■ Supplied records
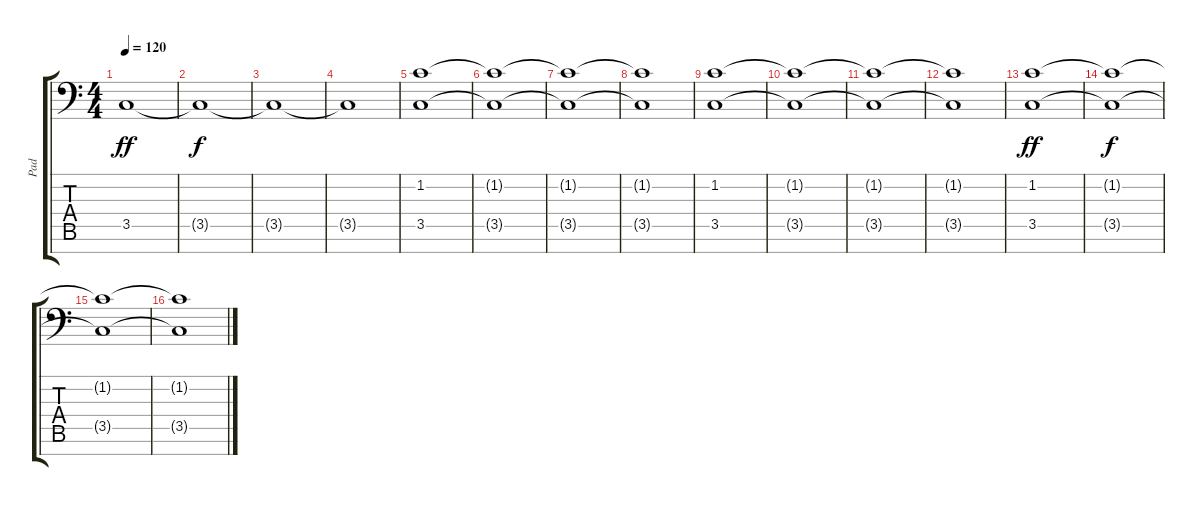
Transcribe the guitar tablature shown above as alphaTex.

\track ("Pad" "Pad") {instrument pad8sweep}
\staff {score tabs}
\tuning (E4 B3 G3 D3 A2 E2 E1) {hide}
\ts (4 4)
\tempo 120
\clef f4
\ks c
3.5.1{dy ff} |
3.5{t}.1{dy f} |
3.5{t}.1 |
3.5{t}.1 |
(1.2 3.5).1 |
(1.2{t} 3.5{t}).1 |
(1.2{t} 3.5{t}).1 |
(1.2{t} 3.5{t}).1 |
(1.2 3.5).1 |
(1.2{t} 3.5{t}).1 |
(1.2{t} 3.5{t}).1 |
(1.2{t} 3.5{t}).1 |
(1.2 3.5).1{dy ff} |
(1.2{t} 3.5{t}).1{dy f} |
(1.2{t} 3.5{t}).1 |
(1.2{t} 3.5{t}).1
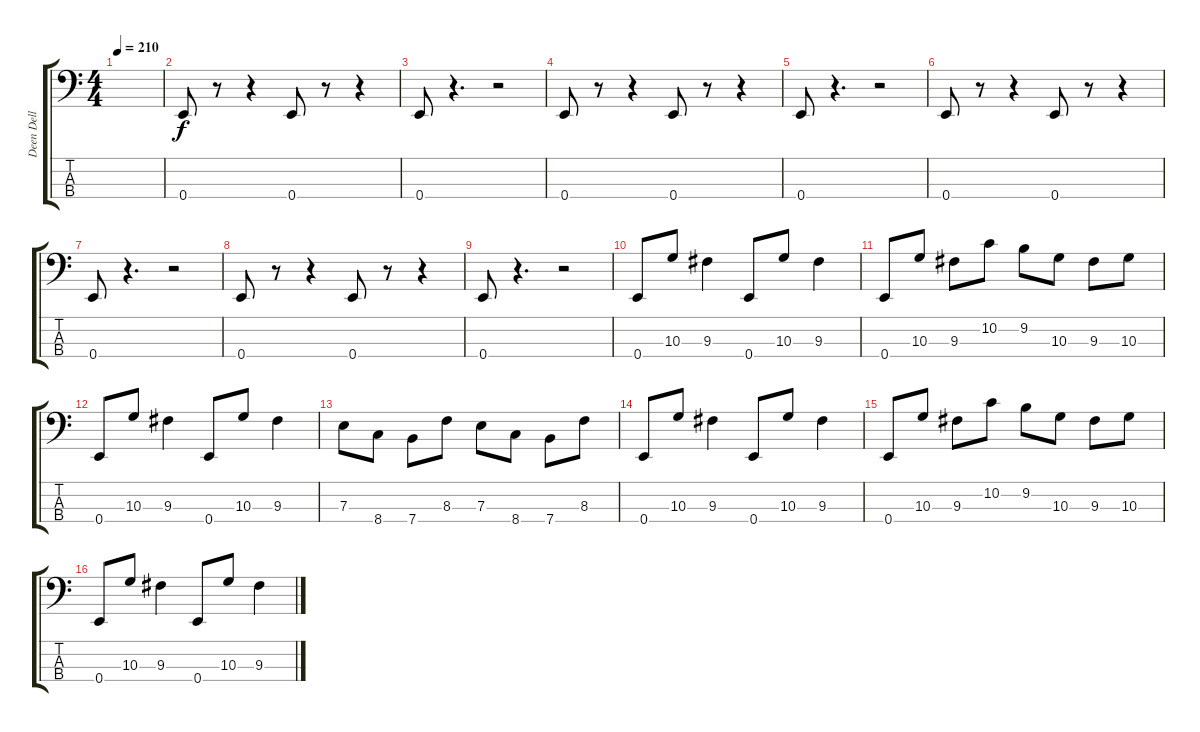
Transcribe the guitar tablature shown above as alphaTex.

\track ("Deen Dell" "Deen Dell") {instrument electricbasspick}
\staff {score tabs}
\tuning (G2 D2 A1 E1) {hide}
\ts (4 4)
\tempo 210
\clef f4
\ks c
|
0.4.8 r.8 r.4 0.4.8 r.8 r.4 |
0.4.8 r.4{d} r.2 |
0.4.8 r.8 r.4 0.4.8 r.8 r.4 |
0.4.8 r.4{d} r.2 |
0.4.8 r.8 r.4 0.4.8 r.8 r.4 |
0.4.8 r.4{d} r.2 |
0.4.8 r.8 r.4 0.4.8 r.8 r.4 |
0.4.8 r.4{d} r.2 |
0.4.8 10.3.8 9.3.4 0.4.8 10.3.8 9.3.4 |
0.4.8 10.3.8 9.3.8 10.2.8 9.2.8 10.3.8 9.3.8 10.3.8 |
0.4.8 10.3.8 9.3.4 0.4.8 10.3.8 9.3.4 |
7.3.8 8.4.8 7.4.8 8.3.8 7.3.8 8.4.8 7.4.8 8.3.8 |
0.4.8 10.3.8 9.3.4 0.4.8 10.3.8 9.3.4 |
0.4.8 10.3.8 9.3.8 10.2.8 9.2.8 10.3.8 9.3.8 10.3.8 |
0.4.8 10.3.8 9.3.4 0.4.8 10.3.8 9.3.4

--

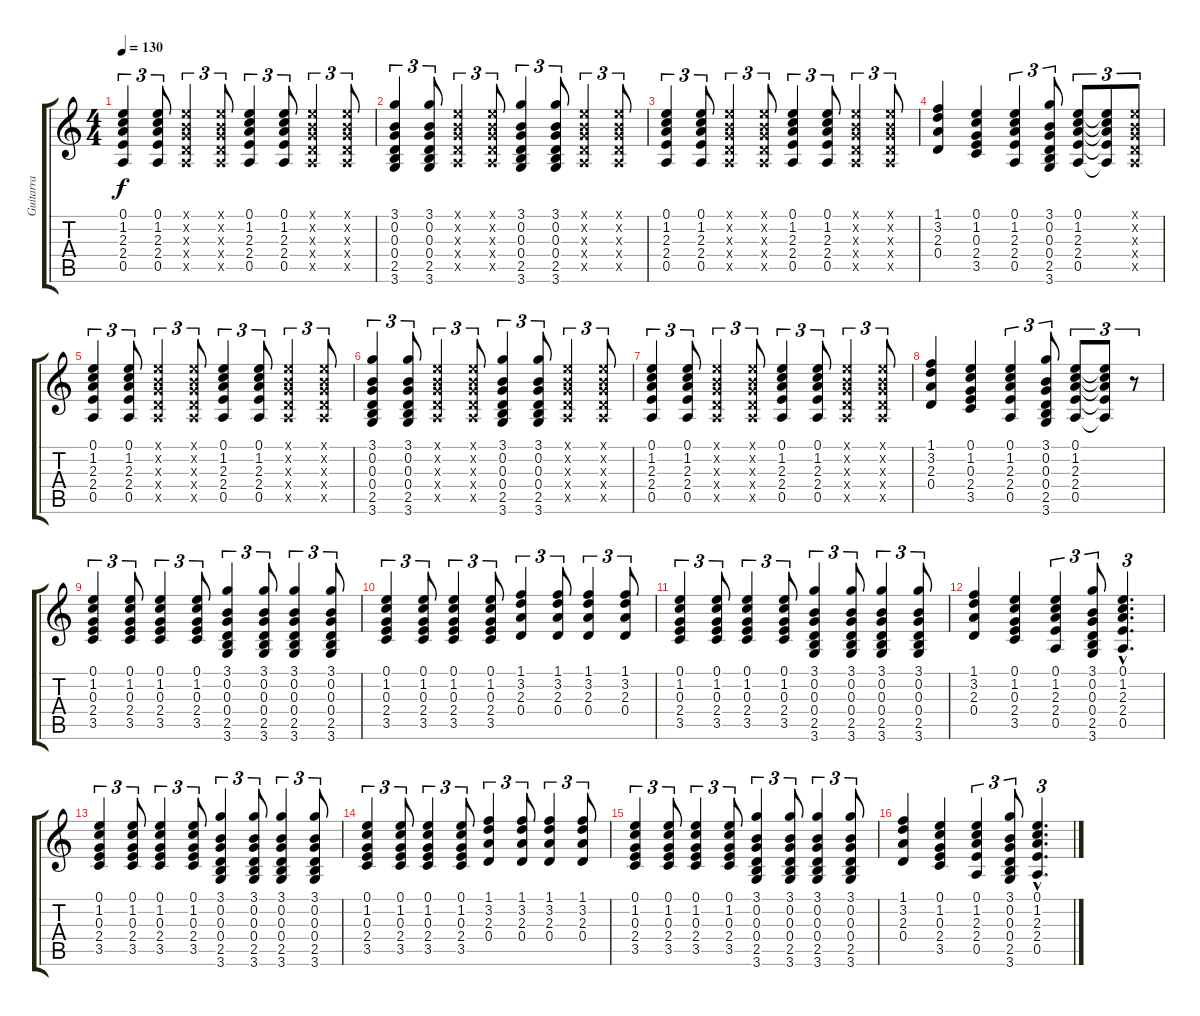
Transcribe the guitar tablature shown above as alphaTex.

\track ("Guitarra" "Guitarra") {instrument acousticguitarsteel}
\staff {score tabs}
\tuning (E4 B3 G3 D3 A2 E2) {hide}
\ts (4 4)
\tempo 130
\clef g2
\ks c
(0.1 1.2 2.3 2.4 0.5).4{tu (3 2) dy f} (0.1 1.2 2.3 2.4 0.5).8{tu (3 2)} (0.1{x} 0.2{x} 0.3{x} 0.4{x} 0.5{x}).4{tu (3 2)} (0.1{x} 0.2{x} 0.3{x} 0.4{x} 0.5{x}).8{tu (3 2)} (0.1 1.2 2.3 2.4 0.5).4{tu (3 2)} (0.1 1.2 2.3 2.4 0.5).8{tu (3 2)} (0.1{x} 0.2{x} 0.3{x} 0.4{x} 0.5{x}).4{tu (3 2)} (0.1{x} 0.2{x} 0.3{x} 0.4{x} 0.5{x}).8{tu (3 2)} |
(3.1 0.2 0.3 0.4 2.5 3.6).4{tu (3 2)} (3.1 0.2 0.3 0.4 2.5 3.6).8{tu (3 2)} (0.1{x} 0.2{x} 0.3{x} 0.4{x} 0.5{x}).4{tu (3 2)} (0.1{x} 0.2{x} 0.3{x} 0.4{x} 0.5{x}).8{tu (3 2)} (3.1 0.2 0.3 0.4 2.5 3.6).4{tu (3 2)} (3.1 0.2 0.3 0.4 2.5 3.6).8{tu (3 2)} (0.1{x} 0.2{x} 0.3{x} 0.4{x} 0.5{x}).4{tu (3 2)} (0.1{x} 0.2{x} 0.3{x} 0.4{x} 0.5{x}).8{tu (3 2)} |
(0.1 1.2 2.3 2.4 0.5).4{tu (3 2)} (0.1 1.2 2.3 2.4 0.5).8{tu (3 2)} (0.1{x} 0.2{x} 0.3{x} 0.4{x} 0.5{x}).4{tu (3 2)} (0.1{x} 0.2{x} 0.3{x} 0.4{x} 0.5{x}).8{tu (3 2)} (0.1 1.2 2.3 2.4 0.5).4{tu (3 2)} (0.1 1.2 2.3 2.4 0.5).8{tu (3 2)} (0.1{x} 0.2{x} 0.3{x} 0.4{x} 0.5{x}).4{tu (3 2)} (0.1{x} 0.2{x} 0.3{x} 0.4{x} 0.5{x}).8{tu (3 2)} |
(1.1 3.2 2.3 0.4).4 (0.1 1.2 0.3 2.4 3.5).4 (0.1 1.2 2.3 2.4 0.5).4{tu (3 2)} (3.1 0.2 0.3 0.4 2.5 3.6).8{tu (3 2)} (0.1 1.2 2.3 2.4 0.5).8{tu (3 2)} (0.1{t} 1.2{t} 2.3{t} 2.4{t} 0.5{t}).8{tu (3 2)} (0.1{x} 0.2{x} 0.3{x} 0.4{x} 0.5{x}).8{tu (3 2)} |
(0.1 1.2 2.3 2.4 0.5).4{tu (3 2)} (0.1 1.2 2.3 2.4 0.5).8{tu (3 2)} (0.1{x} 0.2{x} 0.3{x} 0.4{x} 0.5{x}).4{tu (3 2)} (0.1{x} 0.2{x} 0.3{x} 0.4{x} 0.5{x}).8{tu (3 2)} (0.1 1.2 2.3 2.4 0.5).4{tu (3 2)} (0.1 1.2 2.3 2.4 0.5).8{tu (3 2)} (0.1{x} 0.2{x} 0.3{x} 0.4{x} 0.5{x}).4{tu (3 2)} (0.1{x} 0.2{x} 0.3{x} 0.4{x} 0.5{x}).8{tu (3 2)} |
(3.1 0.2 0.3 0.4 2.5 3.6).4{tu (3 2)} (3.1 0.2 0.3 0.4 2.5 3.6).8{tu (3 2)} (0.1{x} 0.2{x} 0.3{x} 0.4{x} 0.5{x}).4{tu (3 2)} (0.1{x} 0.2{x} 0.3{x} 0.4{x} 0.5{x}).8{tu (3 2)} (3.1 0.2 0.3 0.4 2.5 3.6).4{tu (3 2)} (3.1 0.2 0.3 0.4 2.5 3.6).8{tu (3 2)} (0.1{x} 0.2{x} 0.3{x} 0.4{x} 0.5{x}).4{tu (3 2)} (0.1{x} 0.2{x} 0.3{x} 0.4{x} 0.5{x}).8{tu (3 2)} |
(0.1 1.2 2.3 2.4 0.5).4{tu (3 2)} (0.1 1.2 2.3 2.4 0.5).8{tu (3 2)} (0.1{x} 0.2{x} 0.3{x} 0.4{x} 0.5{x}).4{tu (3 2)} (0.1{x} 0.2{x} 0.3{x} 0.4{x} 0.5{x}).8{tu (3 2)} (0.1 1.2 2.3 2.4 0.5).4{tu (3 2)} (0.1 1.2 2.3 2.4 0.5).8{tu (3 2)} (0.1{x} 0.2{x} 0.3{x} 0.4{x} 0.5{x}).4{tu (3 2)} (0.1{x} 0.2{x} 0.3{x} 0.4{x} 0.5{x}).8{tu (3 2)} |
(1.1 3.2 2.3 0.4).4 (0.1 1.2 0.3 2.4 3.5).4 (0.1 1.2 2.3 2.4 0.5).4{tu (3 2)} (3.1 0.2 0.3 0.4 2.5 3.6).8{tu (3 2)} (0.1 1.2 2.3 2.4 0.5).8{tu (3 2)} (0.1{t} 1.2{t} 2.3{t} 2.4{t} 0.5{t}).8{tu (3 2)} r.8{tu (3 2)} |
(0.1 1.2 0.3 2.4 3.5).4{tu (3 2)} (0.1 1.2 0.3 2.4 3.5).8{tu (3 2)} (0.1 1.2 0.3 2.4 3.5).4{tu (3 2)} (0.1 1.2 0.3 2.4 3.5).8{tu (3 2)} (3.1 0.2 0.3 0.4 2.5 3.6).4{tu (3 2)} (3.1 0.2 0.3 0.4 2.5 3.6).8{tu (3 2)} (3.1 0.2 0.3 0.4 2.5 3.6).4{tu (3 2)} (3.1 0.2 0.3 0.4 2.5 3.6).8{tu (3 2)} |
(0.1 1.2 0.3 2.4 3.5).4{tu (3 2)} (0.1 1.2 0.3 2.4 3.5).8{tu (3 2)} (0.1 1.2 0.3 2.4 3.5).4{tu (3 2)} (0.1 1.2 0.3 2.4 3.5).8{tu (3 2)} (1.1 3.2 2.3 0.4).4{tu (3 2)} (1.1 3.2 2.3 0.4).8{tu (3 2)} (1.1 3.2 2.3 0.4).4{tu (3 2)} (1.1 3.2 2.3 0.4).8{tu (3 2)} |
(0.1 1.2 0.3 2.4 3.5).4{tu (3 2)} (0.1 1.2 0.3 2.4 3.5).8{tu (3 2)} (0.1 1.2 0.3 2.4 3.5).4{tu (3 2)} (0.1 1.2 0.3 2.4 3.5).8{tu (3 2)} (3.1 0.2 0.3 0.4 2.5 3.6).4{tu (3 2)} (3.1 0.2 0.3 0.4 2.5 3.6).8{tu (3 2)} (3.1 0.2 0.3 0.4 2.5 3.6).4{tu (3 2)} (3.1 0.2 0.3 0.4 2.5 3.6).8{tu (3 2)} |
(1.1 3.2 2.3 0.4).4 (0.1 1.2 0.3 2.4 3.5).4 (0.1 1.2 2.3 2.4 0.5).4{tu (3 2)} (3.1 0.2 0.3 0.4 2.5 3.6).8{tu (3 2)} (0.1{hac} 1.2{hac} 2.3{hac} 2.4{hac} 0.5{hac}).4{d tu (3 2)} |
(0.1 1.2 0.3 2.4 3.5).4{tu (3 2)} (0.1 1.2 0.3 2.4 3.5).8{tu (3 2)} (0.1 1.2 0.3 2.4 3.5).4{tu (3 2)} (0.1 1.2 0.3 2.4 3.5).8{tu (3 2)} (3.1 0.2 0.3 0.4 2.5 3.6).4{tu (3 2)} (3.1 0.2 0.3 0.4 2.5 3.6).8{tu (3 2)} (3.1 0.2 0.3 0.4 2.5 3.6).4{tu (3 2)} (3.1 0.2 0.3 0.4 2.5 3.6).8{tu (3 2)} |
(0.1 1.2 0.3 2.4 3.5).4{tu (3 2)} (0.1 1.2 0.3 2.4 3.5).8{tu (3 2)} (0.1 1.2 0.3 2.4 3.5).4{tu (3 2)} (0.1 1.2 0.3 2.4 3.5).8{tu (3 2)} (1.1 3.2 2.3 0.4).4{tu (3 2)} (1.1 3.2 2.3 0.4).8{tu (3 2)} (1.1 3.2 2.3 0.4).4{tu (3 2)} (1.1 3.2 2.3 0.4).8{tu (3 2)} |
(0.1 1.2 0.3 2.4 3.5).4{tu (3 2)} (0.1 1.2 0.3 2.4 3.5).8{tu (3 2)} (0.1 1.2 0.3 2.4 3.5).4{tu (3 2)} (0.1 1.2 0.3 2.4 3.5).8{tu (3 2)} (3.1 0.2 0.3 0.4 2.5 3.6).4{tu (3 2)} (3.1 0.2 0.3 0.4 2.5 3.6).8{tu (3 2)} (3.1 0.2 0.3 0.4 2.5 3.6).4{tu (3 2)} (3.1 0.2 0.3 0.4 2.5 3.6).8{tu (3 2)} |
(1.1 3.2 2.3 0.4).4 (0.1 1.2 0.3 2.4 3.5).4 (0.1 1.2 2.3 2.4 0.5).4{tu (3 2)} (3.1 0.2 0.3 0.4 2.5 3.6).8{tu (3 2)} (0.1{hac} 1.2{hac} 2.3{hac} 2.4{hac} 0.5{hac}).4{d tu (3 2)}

■ Task instructions
List each line in the records above that contains the string "hide".

■ Reply
\tuning (E4 B3 G3 D3 A2 E2 E1) {hide}
\tuning (G2 D2 A1 E1) {hide}
\tuning (E4 B3 G3 D3 A2 E2) {hide}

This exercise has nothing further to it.